**Gelesenes anwenden**
A. Beantworte zum Interview mit Wörle jeweils kurz:
(i) Welche zwei Arten von Ansprüchen stellt Guardiola laut SPOX?
(ii) Was versucht auch Wörles Mannschaft laut Wörle zu übertragen?
(iii) Was müsste am kommenden Wochenende geschehen, damit Wörles Team deutscher Meister wird?
B. Führe das Interview mit Wörle ab der letzten gezeigten Stelle weiter.

**Lesetext**
SPOX: Wo wir gerade bei Guardiola sind - ist seine Idee vom Fußball auch im Frauenbereich denkbar? Physisch wie psychisch stellt er ja doch sehr hohe Ansprüche.

Wörle: Ich finde ihn herausragend, von seiner Art aber auch was seine Fussballphilosophie anbelangt. Alles ist bis ins kleinste Detail durchdacht und ausgeklügelt. Natürlich ist das auch hier und da Anschauungsunterricht für mich und meine Mannschaft. Auch wir versuchen gewisse Elemente zu übertragen.

SPOX: Blicken wir auf das kommende Wochenende. Mit einem Sieg gegen Essen und einem gleichzeitigen Punktverlust von Wolfsburg könnten Sie deutscher Meister werden. Dabei war der Titel eigentlich nie als Ziel ausgerufen.

Ablesedaten von Messgeräten:

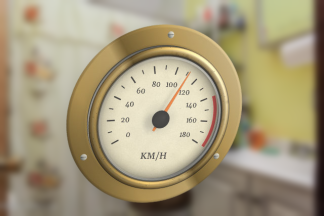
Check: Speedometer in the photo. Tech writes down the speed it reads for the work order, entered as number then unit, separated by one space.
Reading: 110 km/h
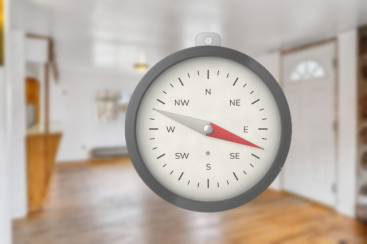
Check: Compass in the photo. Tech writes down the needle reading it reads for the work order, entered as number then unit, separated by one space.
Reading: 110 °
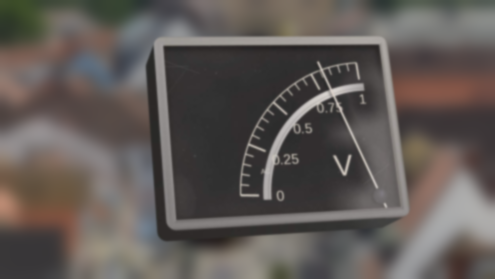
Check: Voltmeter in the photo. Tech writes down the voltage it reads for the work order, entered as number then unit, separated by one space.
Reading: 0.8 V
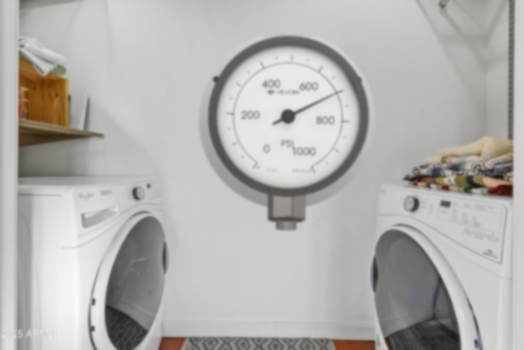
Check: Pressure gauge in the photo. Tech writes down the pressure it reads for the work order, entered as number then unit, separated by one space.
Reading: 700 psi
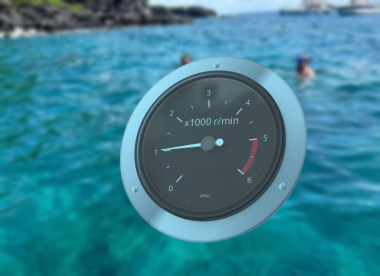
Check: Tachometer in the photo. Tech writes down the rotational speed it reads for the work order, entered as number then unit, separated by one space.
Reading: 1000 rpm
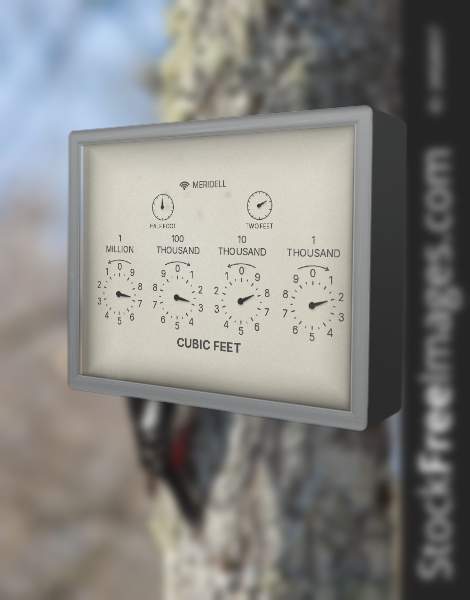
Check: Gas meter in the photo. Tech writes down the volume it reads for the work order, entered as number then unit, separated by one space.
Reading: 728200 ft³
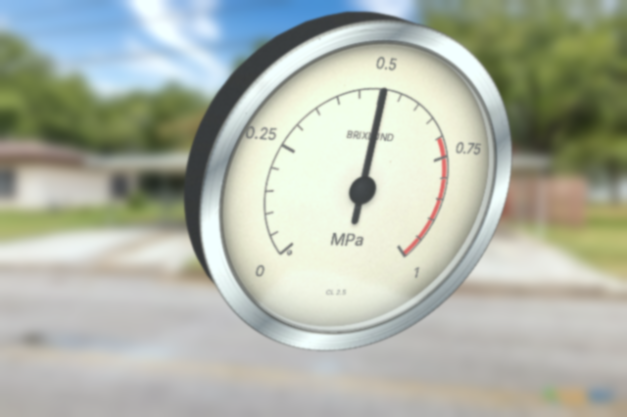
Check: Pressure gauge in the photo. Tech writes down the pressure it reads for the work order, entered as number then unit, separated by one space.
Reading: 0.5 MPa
--
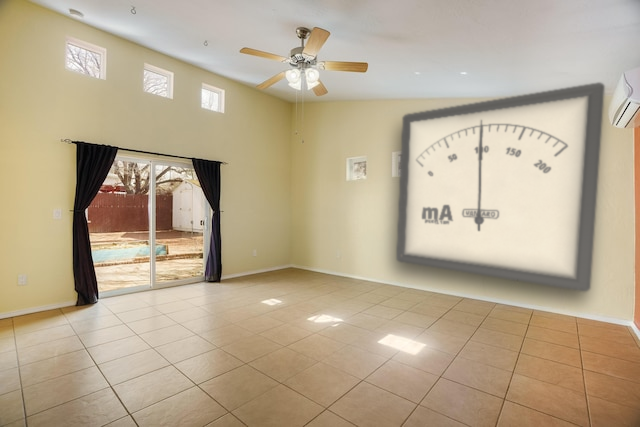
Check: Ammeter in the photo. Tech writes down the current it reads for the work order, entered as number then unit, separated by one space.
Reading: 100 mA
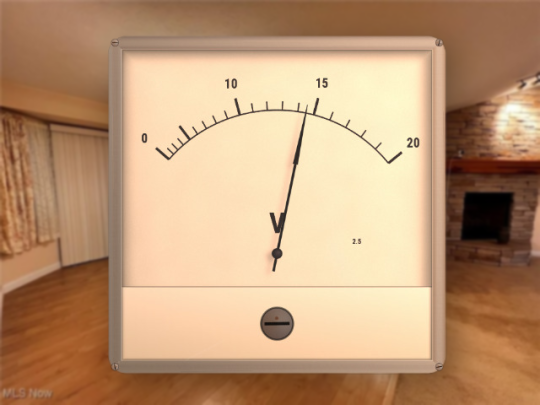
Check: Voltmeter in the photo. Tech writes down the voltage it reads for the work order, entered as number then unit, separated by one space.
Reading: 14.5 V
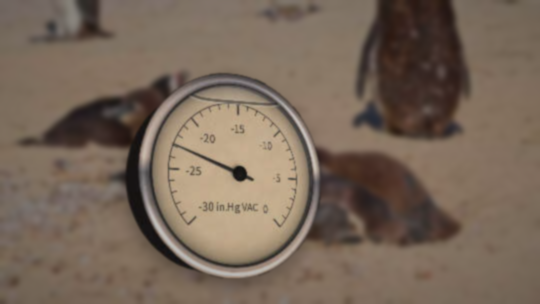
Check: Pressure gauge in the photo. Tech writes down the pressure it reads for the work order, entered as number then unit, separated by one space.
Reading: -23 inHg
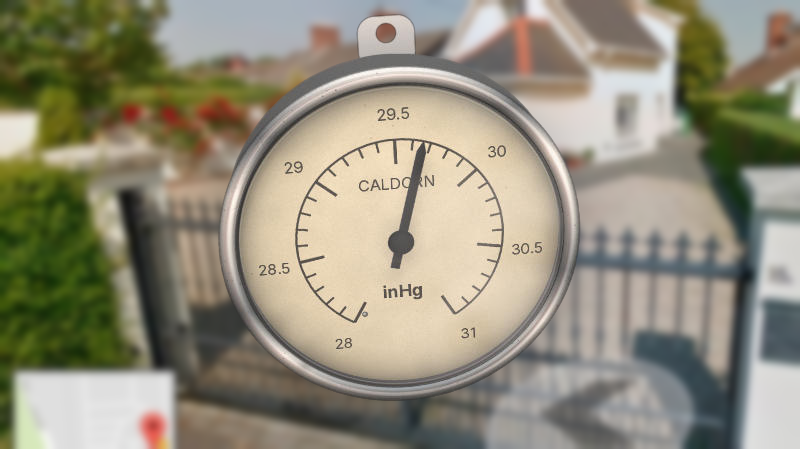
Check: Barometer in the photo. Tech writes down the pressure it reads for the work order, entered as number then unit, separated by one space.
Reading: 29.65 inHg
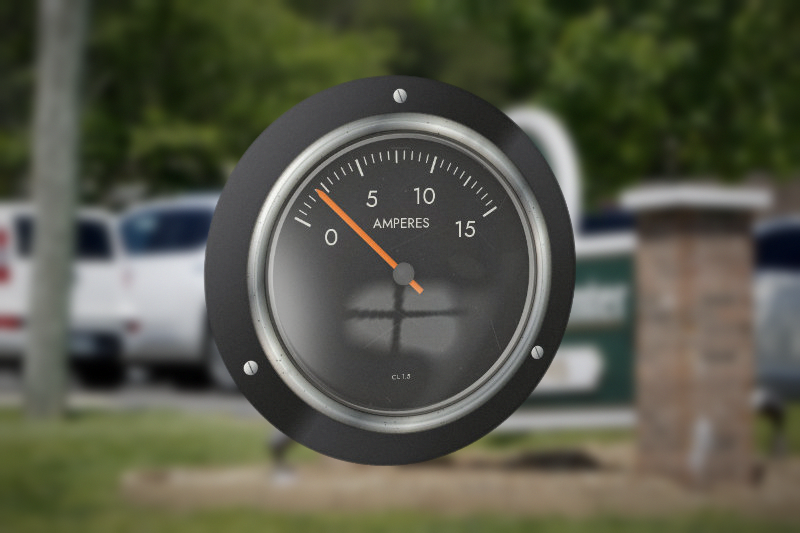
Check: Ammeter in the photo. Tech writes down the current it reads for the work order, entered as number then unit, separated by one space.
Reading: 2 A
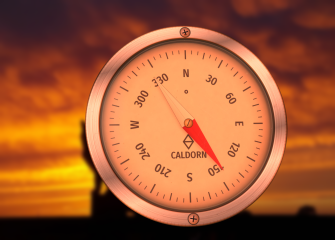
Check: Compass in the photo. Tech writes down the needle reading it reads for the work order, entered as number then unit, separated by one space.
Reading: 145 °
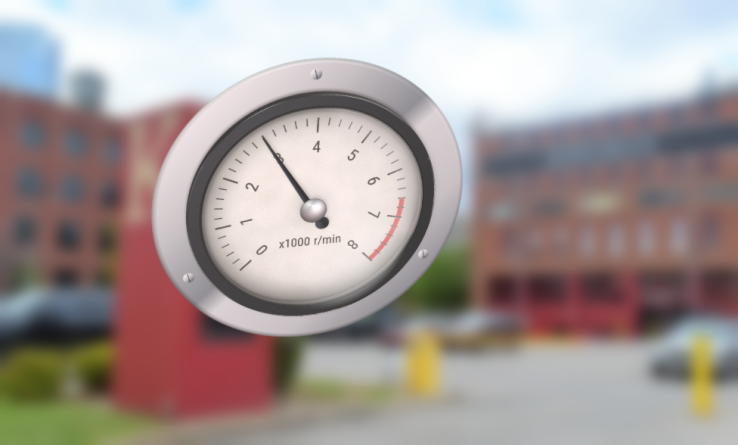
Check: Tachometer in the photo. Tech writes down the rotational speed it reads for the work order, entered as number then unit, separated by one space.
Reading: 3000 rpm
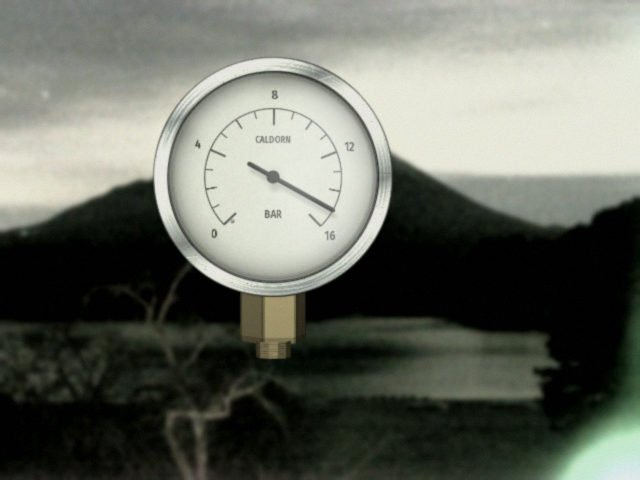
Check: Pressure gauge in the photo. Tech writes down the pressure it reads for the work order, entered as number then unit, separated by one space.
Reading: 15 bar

**Lösungen der Aufgaben**
A.
(i) Physische und psychische Ansprüche.
(ii) Gewisse Elemente.
(iii) Ein Sieg gegen Essen und gleichzeitig ein Punktverlust von Wolfsburg.

B.
Wörle: Darüber denken wir nicht nach. Wir haben ein schweres Spiel. Die SGS Essen ist ein stabiles Team, da haben wir im Hinspiel zurecht Punkte liegen gelassen. Es wäre schon eine Sensation, wenn wir am Ende der Saison den zweiten Tabellenplatz erreichen, der für die Champions League berechtigt. Die Mannschaft hat sich dieses absolute Highlight, am letzten Spieltag um die Champions League Qualifikation spielen zu dürfen, wirklich erarbeitet. Wir haben noch ein Spiel vor uns und in das werden wir alles reinlegen. Wir freuen uns sehr darauf!

SPOX: Das Parallelspiel findet, trotz aller Konzentration auf sich selbst, zeitgleich statt. Werden Sie da vor dem Spiel die Handys einsammeln?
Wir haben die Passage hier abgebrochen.